Kutipan Teks:
Makruh, apabila yang bersangkutan tidak mempunyai kesanggupan
menyalurkan biologi, walau seseorang tersebut sanggup melaksanakan
tanggung jawab nafkah, dll. Atau sebaliknya dia mampu menyalurkan
biologi, tetapi tidak mampu bertanggung jawab dalam memenuhi kewajiban
dalam berumah tangga.
IV. Haram menikah, apabila dia mempunyai penyakit kelamin yang akan menular kepada pasangannya juga keturunannya.
Sebaiknya
sebelum menikah memeriksakan kesehatan untuk memastikan dengan benar,
bahwa kita dalam keadaan benar-benar sehat. Apabila yang mengidap
penyakit berbahaya meneruskan pernikahannya, dia akan mendapat dosa
karena dengan sengaja menularkan penyakit kepada pasangannya.

Petunjuk Latihan:
1. Jawablah pertanyaan tentang teks hukum menikah ini:
(a) Dalam keadaan apa menikah dihukumi haram?
(b) Apa yang sebaiknya dilakukan sebelum menikah?
(c) Mengapa pengidap penyakit berbahaya yang meneruskan pernikahannya akan mendapat dosa?
2. Salinlah bagian teks tentang hukum menikah mulai dari "IV. Haram menikah, apabila" sampai dengan "penyakit kepada pasangannya.".
3. Tuliskan lanjutan teks tentang hukum menikah, dimulai setelah kalimat terakhirnya.
Catatan berikut merupakan bahan tersendiri yang terpisah dari teks tentang hukum menikah.

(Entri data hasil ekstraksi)

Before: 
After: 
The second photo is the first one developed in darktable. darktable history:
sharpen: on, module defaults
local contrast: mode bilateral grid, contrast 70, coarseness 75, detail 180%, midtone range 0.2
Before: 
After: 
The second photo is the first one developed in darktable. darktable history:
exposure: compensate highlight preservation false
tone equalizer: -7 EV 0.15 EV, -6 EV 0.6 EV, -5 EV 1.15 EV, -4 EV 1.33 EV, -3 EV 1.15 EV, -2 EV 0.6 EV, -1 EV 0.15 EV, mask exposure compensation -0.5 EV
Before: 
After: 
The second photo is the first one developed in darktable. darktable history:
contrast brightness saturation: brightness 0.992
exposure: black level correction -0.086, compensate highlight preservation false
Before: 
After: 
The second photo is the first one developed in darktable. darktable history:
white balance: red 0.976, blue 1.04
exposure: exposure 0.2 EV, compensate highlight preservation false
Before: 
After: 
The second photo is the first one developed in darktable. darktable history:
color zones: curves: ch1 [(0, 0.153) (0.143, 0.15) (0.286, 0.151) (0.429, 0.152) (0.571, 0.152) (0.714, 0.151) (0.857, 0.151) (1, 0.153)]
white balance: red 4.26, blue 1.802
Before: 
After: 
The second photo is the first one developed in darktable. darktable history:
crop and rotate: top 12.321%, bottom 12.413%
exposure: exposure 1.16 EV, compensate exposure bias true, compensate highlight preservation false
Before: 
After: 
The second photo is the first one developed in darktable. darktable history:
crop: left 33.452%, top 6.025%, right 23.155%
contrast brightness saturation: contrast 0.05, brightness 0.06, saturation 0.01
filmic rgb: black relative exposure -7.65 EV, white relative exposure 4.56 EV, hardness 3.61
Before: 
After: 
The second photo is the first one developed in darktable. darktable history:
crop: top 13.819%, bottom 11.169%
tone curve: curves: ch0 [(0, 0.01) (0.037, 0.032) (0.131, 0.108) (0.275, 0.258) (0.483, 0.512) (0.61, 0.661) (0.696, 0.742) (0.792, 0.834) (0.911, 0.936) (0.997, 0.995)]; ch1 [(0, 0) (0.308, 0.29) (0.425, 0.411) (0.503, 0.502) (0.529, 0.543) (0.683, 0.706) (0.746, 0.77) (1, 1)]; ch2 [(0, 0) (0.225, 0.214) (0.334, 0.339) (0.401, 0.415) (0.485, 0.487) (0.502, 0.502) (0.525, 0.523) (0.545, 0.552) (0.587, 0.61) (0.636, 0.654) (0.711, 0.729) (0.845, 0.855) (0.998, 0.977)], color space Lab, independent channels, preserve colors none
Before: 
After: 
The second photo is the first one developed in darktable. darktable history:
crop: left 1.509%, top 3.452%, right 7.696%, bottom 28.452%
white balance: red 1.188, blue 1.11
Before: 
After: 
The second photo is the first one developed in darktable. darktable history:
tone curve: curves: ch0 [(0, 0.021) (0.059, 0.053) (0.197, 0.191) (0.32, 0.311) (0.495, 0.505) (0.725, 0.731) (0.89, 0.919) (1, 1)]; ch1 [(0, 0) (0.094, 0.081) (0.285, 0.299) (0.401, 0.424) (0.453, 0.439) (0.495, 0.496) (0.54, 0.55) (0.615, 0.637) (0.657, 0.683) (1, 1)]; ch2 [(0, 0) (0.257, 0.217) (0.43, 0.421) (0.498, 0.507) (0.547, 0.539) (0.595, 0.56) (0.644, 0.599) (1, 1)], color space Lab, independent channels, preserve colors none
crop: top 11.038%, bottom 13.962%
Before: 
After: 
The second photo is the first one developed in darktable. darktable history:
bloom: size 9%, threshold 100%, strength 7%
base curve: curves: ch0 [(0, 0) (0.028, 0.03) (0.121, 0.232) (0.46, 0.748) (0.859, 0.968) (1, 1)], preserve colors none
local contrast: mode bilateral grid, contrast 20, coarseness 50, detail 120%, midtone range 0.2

Jawaban:
1.
(a) Apabila seseorang mempunyai penyakit kelamin yang akan menular kepada pasangannya dan keturunannya.
(b) Memeriksakan kesehatan untuk memastikan dengan benar bahwa kita dalam keadaan benar-benar sehat.
(c) Karena dengan sengaja menularkan penyakit kepada pasangannya.

2.
IV. Haram menikah, apabila dia mempunyai penyakit kelamin yang akan menular kepada pasangannya juga keturunannya.
Sebaiknya
sebelum menikah memeriksakan kesehatan untuk memastikan dengan benar,
bahwa kita dalam keadaan benar-benar sehat. Apabila yang mengidap
penyakit berbahaya meneruskan pernikahannya, dia akan mendapat dosa
karena dengan sengaja menularkan penyakit kepada pasangannya.

3.
Bagi
mereka yang melaksanakan pernikahan dalam keadaan wajib dan sunnah,
berarti dia telah melaksanakan perjanjian yang berat. Apabila perjanjian
itu dilanggar, Allah akan mengutuknya.
Apabila
perjanjian itu dilaksanakan dengan tulus, kita akan dimuliakan oleh
Allah SWt, dan ditempatkan dalam lingkungan kasih Allah.
Lalu
apa yang harus dilakukan keduanya (suami-istri) dalam mengarungi
bahtera rumah tangga? Bila suatu pernikahan dilandasi mencari keridhaan
Allah SWT dan menjalankan sunnah Rosul, bukan semata-mata karena
kecantikan fisik atau memenuhi hasrat hawa nafsunya, maka Allah akan
menjamin kehidupan rumah tangga keduanya yang harmonis, penuh cinta, dan
kasih sayang, seperti firman Allah dalam Q.S Ar-Rum : 21, sebagaimana
yang sering kita dengar.
"Dan
diantara tanda-tanda kekuasaanNya ialah Dia menciptakan untukmu
istri-istri dari jenismu sendiri, supaya kamu cenderung dan merasa
tentram kepadanya dan dijadikanNya diantaramu rasa kasih sayang.
Sesungguhnya pada yang demikian itu benar-benar terdapat terdapat
tanda-tanda bagi kaum yang berfikir". (Ar-Ruum : 21)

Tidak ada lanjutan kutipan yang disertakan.